Fraser had completed his questioning of the estate workmen, and although he had assured his master that there was nothing of significance to report, Maddox was a thorough man, and wished to read the notes for himself. There were also some pages of annotations from Fraser’s interviews with the Mansfield servants. Maddox did not anticipate much of use there, either; he had always regarded both maids and men principally as so many sources of useful intelligence, rather than probable suspects in good earnest. Moreover, only the female servants had suffered that degree of intimacy with Miss Price that might have led to a credible motive for her murder, and he could not see this deed as the work of a woman’s hand. Stornaway, by contrast, had spent the day away from the Park, interrogating innkeepers and landlords, in an effort to determine if any strangers of note had been seen in the neighbourhood at the time of Miss Price’s return.

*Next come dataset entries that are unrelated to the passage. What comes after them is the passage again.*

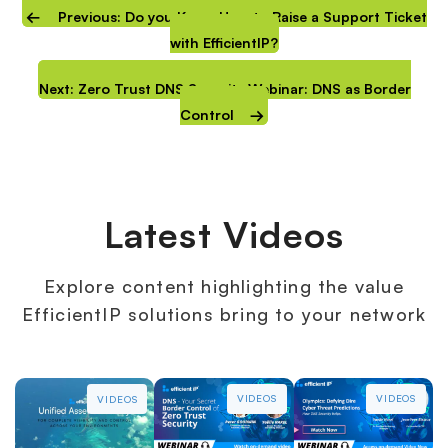
Previous: Do you Know How to Raise a Support Ticket
with EfficientIP?
Next: Zero Trust DNS Security Webinar: DNS as Border
Control
Latest Videos
Explore content highlighting the value
EfficientIP solutions bring to your network
VIDEOS
VIDEOS
VIDEOS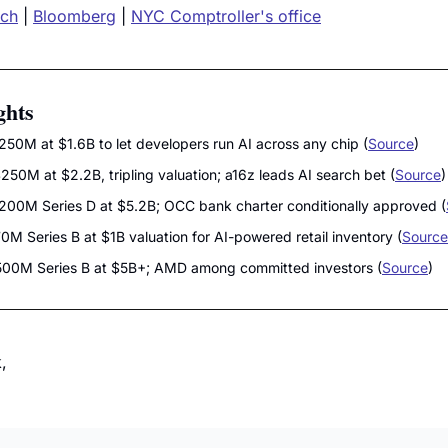
nch
 | 
Bloomberg
 | 
NYC Comptroller's office
ghts
$250M at $1.6B to let developers run AI across any chip (
Source
)
$250M at $2.2B, tripling valuation; a16z leads AI search bet (
Source
)
$200M Series D at $5.2B; OCC bank charter conditionally approved (
70M Series B at $1B valuation for AI-powered retail inventory (
Source
$500M Series B at $5B+; AMD among committed investors (
Source
)
,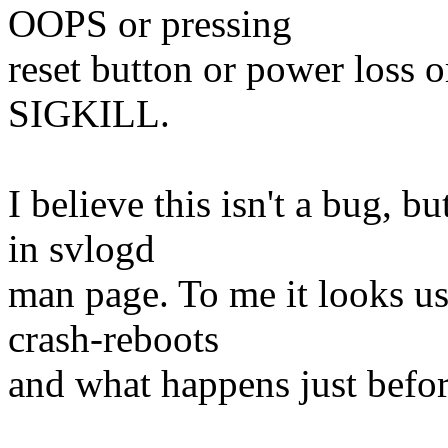
OOPS or pressing
reset button or power loss 
SIGKILL.
I believe this isn't a bug, 
in svlogd
man page. To me it looks use
crash-reboots
and what happens just before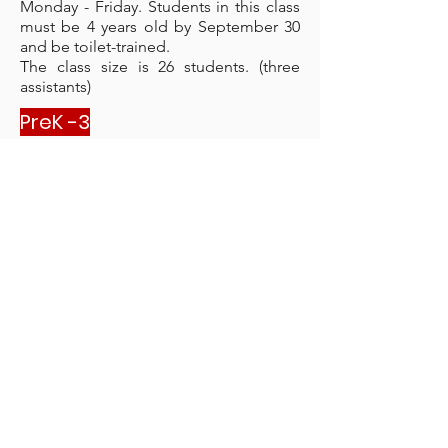
Monday - Friday. Students in this class
must be 4 years old by September 30
and be toilet-trained.
The class size is 26 students. (three
assistants)
PreK -3
at Majuro Cooperative
PreK-3 is a morning class that meets
Monday - Friday. Students in this class
must be 3 years old by September 30.
The class size is 18 students. (One
teacher and two assistants)
Kindergarten
at M
ajuro C
ooperative
Kindergarten is a full-day class that
meets Monday - Friday. Students in this
class must be 5 years old by
September 30.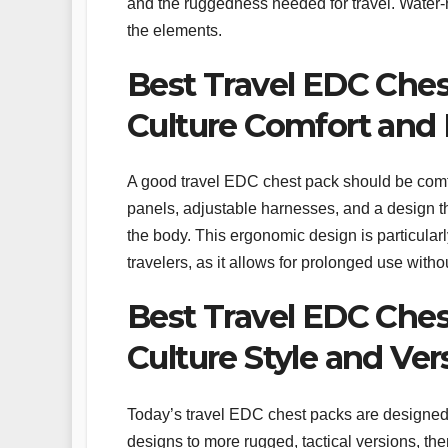
and the ruggedness needed for travel. Water-r
the elements.
Best Travel EDC Ches
Culture Comfort and
A good travel EDC chest pack should be comf
panels, adjustable harnesses, and a design th
the body. This ergonomic design is particularl
travelers, as it allows for prolonged use witho
Best Travel EDC Ches
Culture Style and Vers
Today’s travel EDC chest packs are designed t
designs to more rugged, tactical versions, the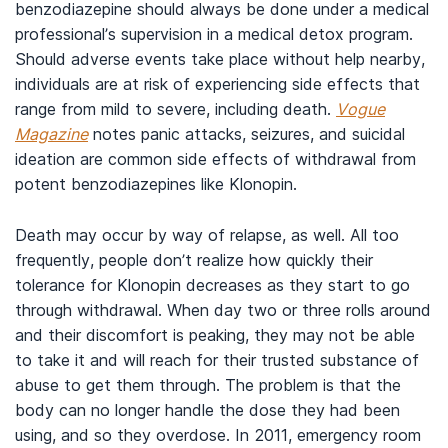
benzodiazepine should always be done under a medical
professional’s supervision in a medical detox program.
Should adverse events take place without help nearby,
individuals are at risk of experiencing side effects that
range from mild to severe, including death.
Vogue
Magazine
notes panic attacks, seizures, and suicidal
ideation are common side effects of withdrawal from
potent benzodiazepines like Klonopin.
Death may occur by way of relapse, as well. All too
frequently, people don’t realize how quickly their
tolerance for Klonopin decreases as they start to go
through withdrawal. When day two or three rolls around
and their discomfort is peaking, they may not be able
to take it and will reach for their trusted substance of
abuse to get them through. The problem is that the
body can no longer handle the dose they had been
using, and so they overdose. In 2011, emergency room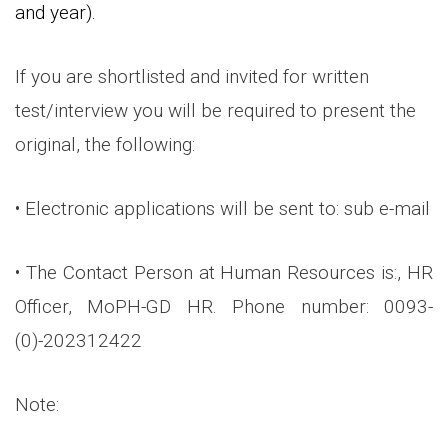
and year).
If you are shortlisted and invited for written
test/interview you will be required to present the
original, the following:
• Electronic applications will be sent to: sub e-mail
• The Contact Person at Human Resources is:, HR
Officer, MoPH-GD HR. Phone number: 0093-
(0)-202312422
Note: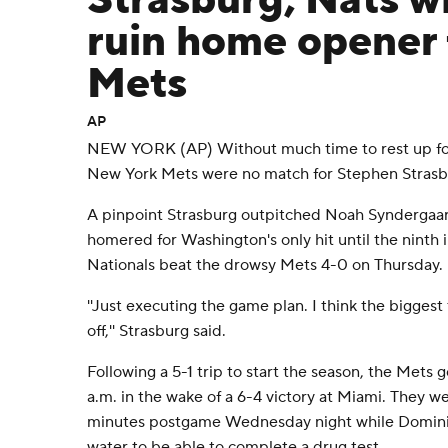
Strasburg, Nats w
ruin home opener 
Mets
AP
NEW YORK (AP) Without much time to rest up for
New York Mets were no match for Stephen Strasb
A pinpoint Strasburg outpitched Noah Syndergaar
homered for Washington's only hit until the ninth
Nationals beat the drowsy Mets 4-0 on Thursday.
''Just executing the game plan. I think the biggest 
off,'' Strasburg said.
Following a 5-1 trip to start the season, the Mets 
a.m. in the wake of a 6-4 victory at Miami. They 
minutes postgame Wednesday night while Domin
water to be able to complete a drug test.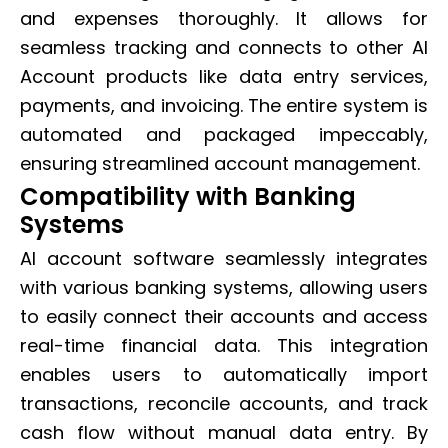
and expenses thoroughly. It allows for
seamless tracking and connects to other AI
Account products like data entry services,
payments, and invoicing. The entire system is
automated and packaged impeccably,
ensuring streamlined account management.
Compatibility with Banking
Systems
AI account software seamlessly integrates
with various banking systems, allowing users
to easily connect their accounts and access
real-time financial data. This integration
enables users to automatically import
transactions, reconcile accounts, and track
cash flow without manual data entry. By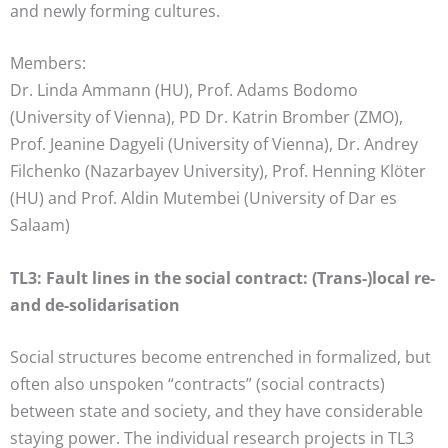
and newly forming cultures.
Members:
Dr. Linda Ammann (HU), Prof. Adams Bodomo
(University of Vienna), PD Dr. Katrin Bromber (ZMO),
Prof. Jeanine Dagyeli (University of Vienna), Dr. Andrey
Filchenko (Nazarbayev University), Prof. Henning Klöter
(HU) and Prof. Aldin Mutembei (University of Dar es
Salaam)
TL3: Fault lines in the social contract: (Trans-)local re-
and de-solidarisation
Social structures become entrenched in formalized, but
often also unspoken “contracts” (social contracts)
between state and society, and they have considerable
staying power. The individual research projects in TL3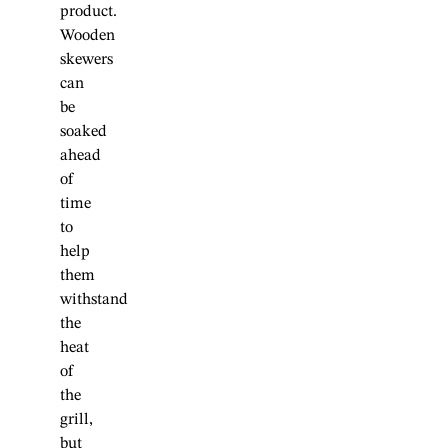
product.
Wooden
skewers
can
be
soaked
ahead
of
time
to
help
them
withstand
the
heat
of
the
grill,
but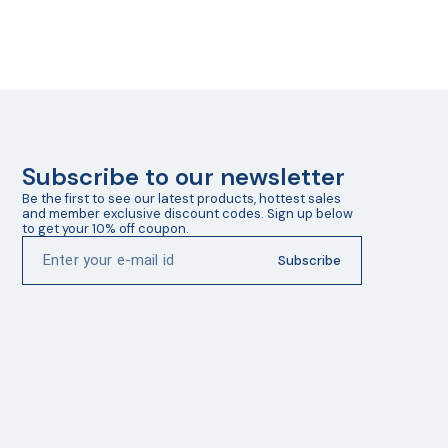
Subscribe to our newsletter
Be the first to see our latest products, hottest sales 
and member exclusive discount codes. Sign up below 
to get your 10% off coupon.
Subscribe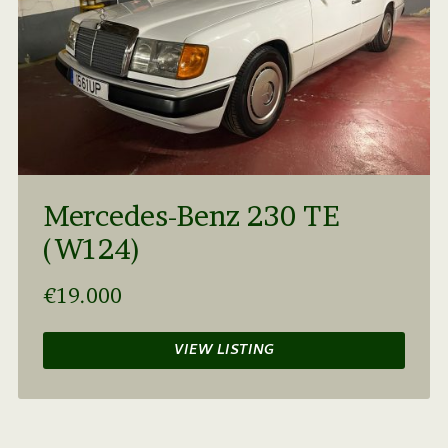
Mercedes-Benz 230 TE
(W124)
€19.000
VIEW LISTING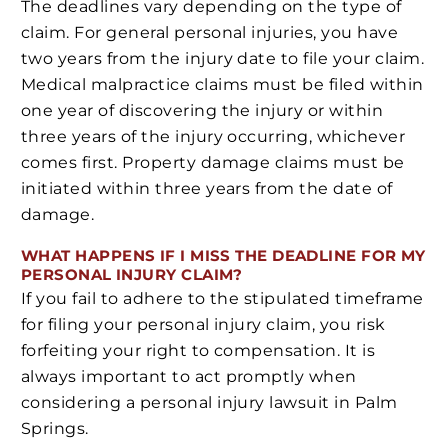
The deadlines vary depending on the type of
claim. For general personal injuries, you have
two years from the injury date to file your claim.
Medical malpractice claims must be filed within
one year of discovering the injury or within
three years of the injury occurring, whichever
comes first. Property damage claims must be
initiated within three years from the date of
damage.
WHAT HAPPENS IF I MISS THE DEADLINE FOR MY
PERSONAL INJURY CLAIM?
If you fail to adhere to the stipulated timeframe
for filing your personal injury claim, you risk
forfeiting your right to compensation. It is
always important to act promptly when
considering a personal injury lawsuit in Palm
Springs.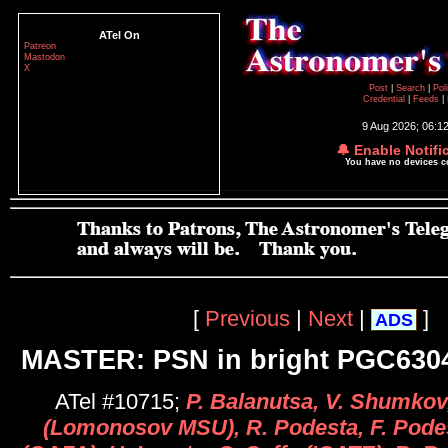
ATel On
Patreon
Mastodon
X
Post
|
Search
|
Pol
Credential
|
Feeds
|
9 Aug 2026; 06:1
🔔 Enable Notifi
You have no devices 
[
Previous
|
Next
|
]
ADS
MASTER: PSN in bright PGC630
ATel #10715;
P. Balanutsa, V. Shumkov
(Lomonosov MSU), R. Podesta, F. Podes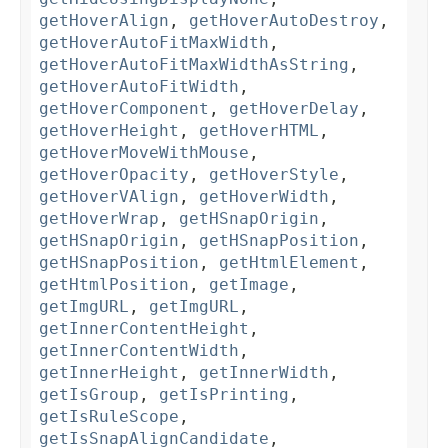
getHoverAlign
,
getHoverAutoDestroy
,
getHoverAutoFitMaxWidth
,
getHoverAutoFitMaxWidthAsString
,
getHoverAutoFitWidth
,
getHoverComponent
,
getHoverDelay
,
getHoverHeight
,
getHoverHTML
,
getHoverMoveWithMouse
,
getHoverOpacity
,
getHoverStyle
,
getHoverVAlign
,
getHoverWidth
,
getHoverWrap
,
getHSnapOrigin
,
getHSnapOrigin
,
getHSnapPosition
,
getHSnapPosition
,
getHtmlElement
,
getHtmlPosition
,
getImage
,
getImgURL
,
getImgURL
,
getInnerContentHeight
,
getInnerContentWidth
,
getInnerHeight
,
getInnerWidth
,
getIsGroup
,
getIsPrinting
,
getIsRuleScope
,
getIsSnapAlignCandidate
,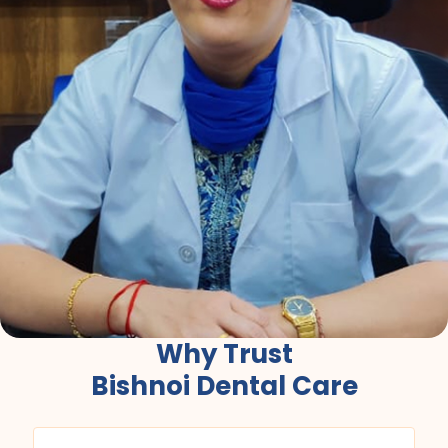
Why Trust
Bishnoi Dental Care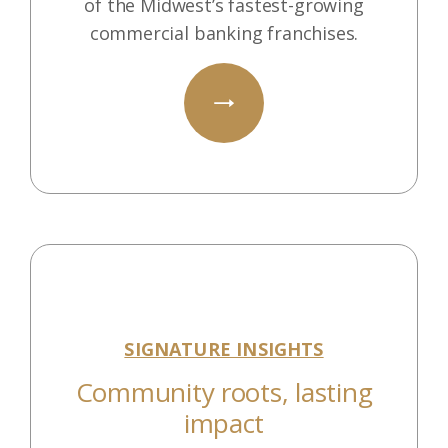
of the Midwest’s fastest-growing
commercial banking franchises.
SIGNATURE INSIGHTS
Community roots, lasting
impact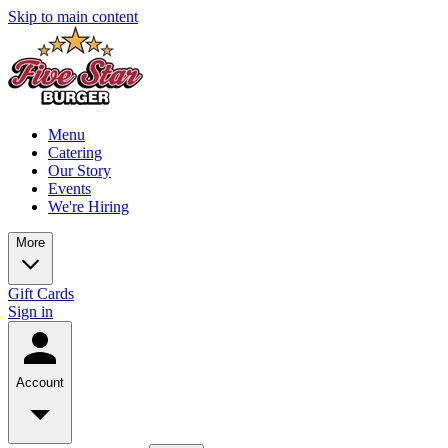
Skip to main content
Menu
Catering
Our Story
Events
We're Hiring
More
Gift Cards
Sign in
Account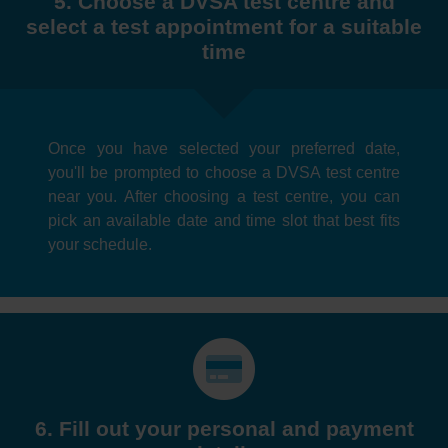
5. Choose a DVSA test centre and
select a test appointment for a suitable
time
Once you have selected your preferred date,
you'll be prompted to choose a DVSA test centre
near you. After choosing a test centre, you can
pick an available date and time slot that best fits
your schedule.
6. Fill out your personal and payment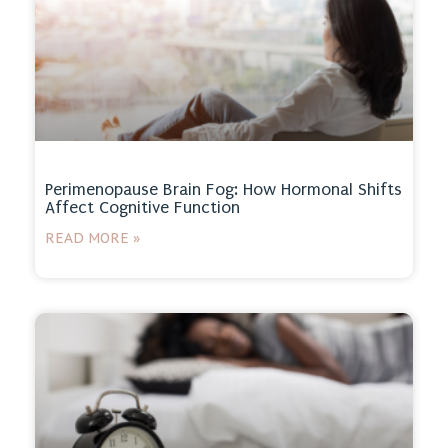
Perimenopause Brain Fog: How Hormonal Shifts
Affect Cognitive Function
READ MORE »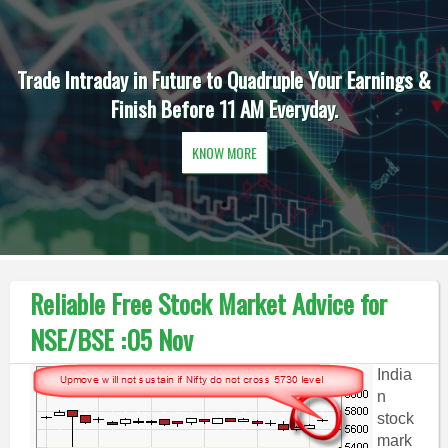
Trade Intraday in Future to Quadruple Your Earnings &
Finish Before 11 AM Everyday.
KNOW MORE
Reliable Free Stock Market Advice for
NSE/BSE :05 Nov
India
n
stock
mark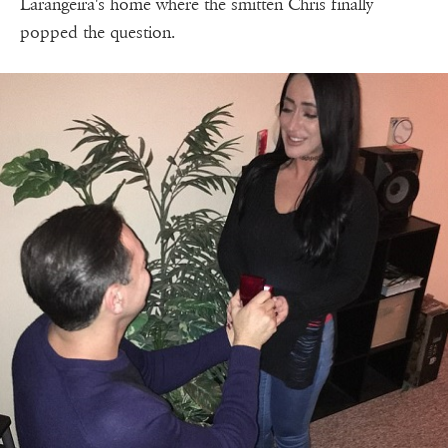
Larangeira's home where the smitten Chris finally
popped the question.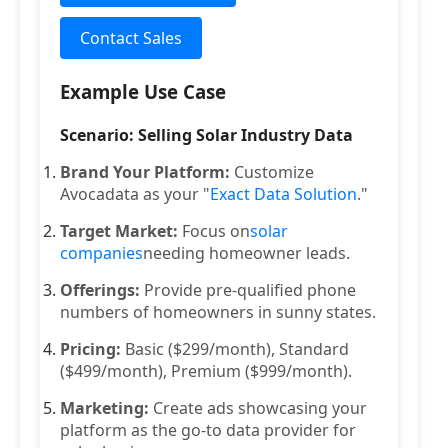
Contact Sales
Example Use Case
Scenario: Selling Solar Industry Data
Brand Your Platform:
Customize
Avocadata as your "
Exact Data Solution
."
Target Market:
Focus on
solar
companies
needing homeowner leads.
Offerings:
Provide pre-qualified phone
numbers of homeowners in sunny states.
Pricing:
Basic ($299/month), Standard
($499/month), Premium ($999/month).
Marketing:
Create ads showcasing your
platform as the go-to data provider for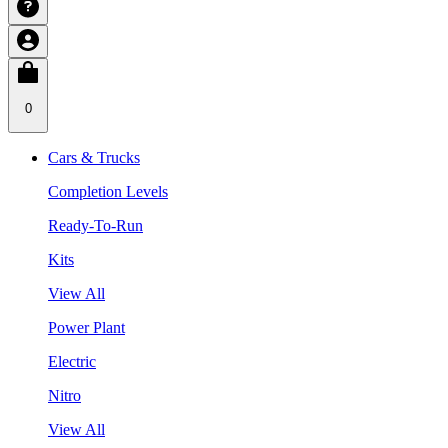
0
Cars & Trucks
Completion Levels
Ready-To-Run
Kits
View All
Power Plant
Electric
Nitro
View All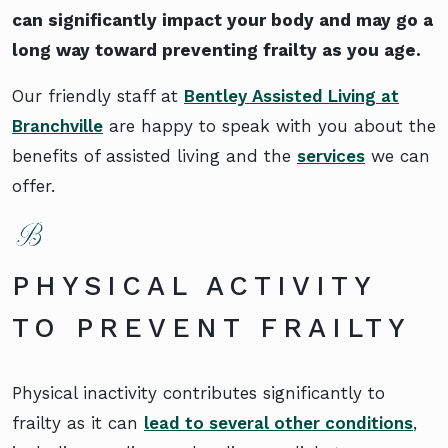
can significantly impact your body and may go a
long way toward preventing frailty as you age.
Our friendly staff at
Bentley Assisted Living at
Branchville
are happy to speak with you about the
benefits of assisted living and the
services
we can
offer.
PHYSICAL ACTIVITY
TO PREVENT FRAILTY
Physical inactivity contributes significantly to
frailty as it can
lead to several other conditions
,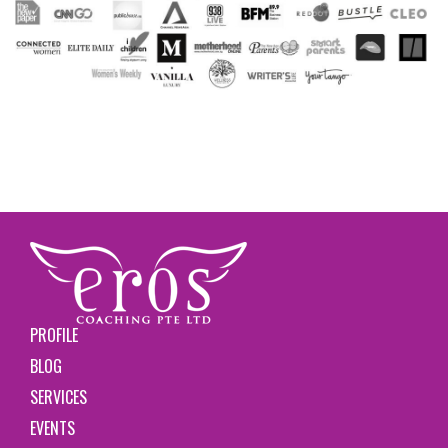
PROFILE
BLOG
SERVICES
EVENTS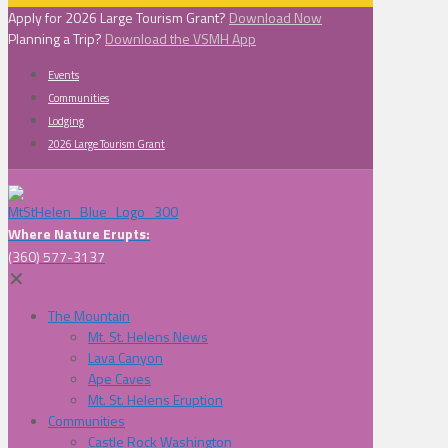
Apply for 2026 Large Tourism Grant?
Download Now
Planning a Trip?
Download the VSMH App
Events
Communities
Lodging
2026 Large Tourism Grant
Where Nature Erupts:
(360) 577-3137
✕
The Mountain
Mt. St. Helens News
Lava Canyon
Ape Caves
Mt. St. Helens Eruption
Communities
Castle Rock Washington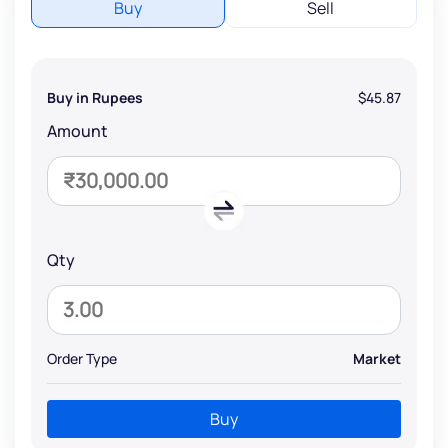
Buy
Sell
Buy in Rupees
$45.87
Amount
Qty
Order Type
Market
Buy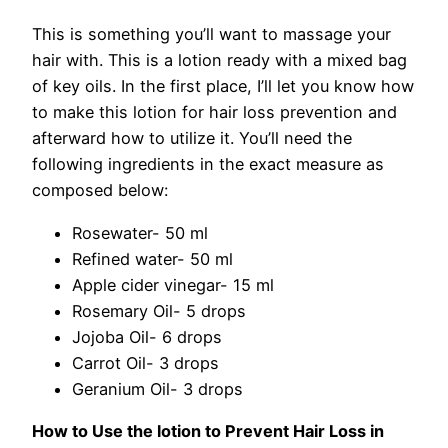
This is something you’ll want to massage your
hair with. This is a lotion ready with a mixed bag
of key oils. In the first place, I’ll let you know how
to make this lotion for hair loss prevention and
afterward how to utilize it. You’ll need the
following ingredients in the exact measure as
composed below:
Rosewater- 50 ml
Refined water- 50 ml
Apple cider vinegar- 15 ml
Rosemary Oil- 5 drops
Jojoba Oil- 6 drops
Carrot Oil- 3 drops
Geranium Oil- 3 drops
How to Use the lotion to Prevent Hair Loss in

Now that Maddox knew she had indeed eloped, it was of the utmost necessity to discover the identity of her abductor. If Stornaway met with no success, Maddox was ready to send him to London; it would be no easy task to trace the fugitives, and Maddox was mindful that the family had already tried all in its power to do so, but unlike the Bertrams, he had connections that extended from the highest to the lowest of London society; he knew where such marriages usually took place, and the clergymen who could be persuaded to perform them, and if a special licence had been required, there was more than one proctor at Doctors-Commons who stood in Maddox’s debt, and might be induced to supply the information he required.

It was little more than ten minutes later when the silence of the great house was broken by the sound of a commotion in the entrance hall. It was not difficult to distinguish Mrs Norris’s vociferous tones in the general fracas, and knowing that lady was not in the habit of receiving visitors any where other than in the full pomp and magnificence of the Mansfield Park drawing-room, he suspected something untoward, and ventured out to investigate the matter for himself. The gentleman at the door was a stranger to him, but first impressions were Maddox’s stock-in-trade. He prided himself on his ability to have a man’s measure in a minute, and he was rarely wrong.This man was, he saw, both weary and travel-soiled, but richly and elegantly attired. Maddox was something of a connoisseur in dress; it was a partiality of his, but it had also proved, on occasion, to be of signal use in the more obscure by-roads of his profession. He could, for example, hazard a reasonable estimation as to where these clothes had been made, by which London tailor, and at what cost. This was, indeed, a man of considerable air and address; moreover, the set of his chin, and the boldness of his eye, argued for no small measure of pride and defiance. Yet, in spite of all this, it piqued Maddox’s curiosity not a little to see that Mrs Norris accorded the newcomer neither courtesy nor common civility, and her chief object in leaving the sanctuary of the drawing-room for the draughtiness of the hall seemed to be to compel the footmen to expel the intruder without delay.